A Guisanne también le sirvió de mucho el opio o la morfina.
Mas, como a Quincey, el exceso le trajo un sinnúmero de penalidades, de sufrimientos que constituían otra y más terrible enfermedad. «No hay enfermedad peor que el alcohol», decía Poe. Que la morfina, dicen los morfinómanos. Y al describir los temerosos efectos del abuso, León Daudet parece que pone las impresiones de su propio individuo. Así Santiago Rusiñol, otro victorioso, ha escrito una página alucinante sobre esos mismos terroríficos efectos.

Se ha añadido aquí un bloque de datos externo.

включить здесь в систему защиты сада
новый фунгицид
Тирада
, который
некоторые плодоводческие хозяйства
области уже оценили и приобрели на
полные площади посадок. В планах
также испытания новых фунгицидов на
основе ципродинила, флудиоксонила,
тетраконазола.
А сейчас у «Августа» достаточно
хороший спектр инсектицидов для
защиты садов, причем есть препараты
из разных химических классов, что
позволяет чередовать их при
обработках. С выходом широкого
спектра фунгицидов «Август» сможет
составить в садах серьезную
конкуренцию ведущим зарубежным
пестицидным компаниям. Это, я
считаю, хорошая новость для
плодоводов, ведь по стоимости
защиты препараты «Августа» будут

El héroe de esta novela de Daudet, después de una inaudita brega consigo mismo, ayudado de buenos consejeros, se resuelve a ir a un sanatorio alemán, donde un especialista ha de librarle de su fardo infernal de pesadillas. Allí la ciencia hace lo que puede lograr; mas es el ejercicio de la voluntad el que, en resumen, realiza el verdadero milagro. Un alma nueva nace, o más bien, el alma ligada y prisionera rompe sus hierros y cuerdas.
En todo esto hay escenas incidentales de un positivo interés y descritas de modo magistral. En ciertas partes, no se puede menos que recordar que el autor tiene una íntima herencia del creador de Jack y de Petit Chose. El hermoso optimismo fundamental no hace sino realzar y dorar del más bello oro espiritual esta obra bienhechora.
El fondo religioso y consolador es tanto más de admirar, cuanto que viene de un trabajador vigoroso de ideas y de sensaciones, de un hombre nutrido de ciencia, y de un criterio no por cierto empapado en aguas de azúcar sentimentales.
Y no es sino harto conocida su potencia de pugil en los encuentros periodísticos y entre las apacherías de la política. Su libro reciente es un libro de bien. Más de un enfermo de la voluntad encontrará alivio y tal vez curación en esas páginas saludables.